**DATA SUPPLIED:**
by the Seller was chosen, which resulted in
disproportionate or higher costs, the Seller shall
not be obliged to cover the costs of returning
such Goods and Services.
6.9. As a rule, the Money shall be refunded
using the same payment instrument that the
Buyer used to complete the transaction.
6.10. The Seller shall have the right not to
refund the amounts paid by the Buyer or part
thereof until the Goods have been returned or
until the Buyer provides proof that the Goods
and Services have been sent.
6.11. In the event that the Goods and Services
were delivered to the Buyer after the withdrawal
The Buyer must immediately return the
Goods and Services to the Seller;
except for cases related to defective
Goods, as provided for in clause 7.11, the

**WORK INSTRUCTION:**
Go through the records from the first line and copy each one exactly, ending after the line that contains "were delivered to". Give nothing else.

**RESULT FOR THIS EXERCISE:**
by the Seller was chosen, which resulted in
disproportionate or higher costs, the Seller shall
not be obliged to cover the costs of returning
such Goods and Services.
6.9. As a rule, the Money shall be refunded
using the same payment instrument that the
Buyer used to complete the transaction.
6.10. The Seller shall have the right not to
refund the amounts paid by the Buyer or part
thereof until the Goods have been returned or
until the Buyer provides proof that the Goods
and Services have been sent.
6.11. In the event that the Goods and Services
were delivered to the Buyer after the withdrawal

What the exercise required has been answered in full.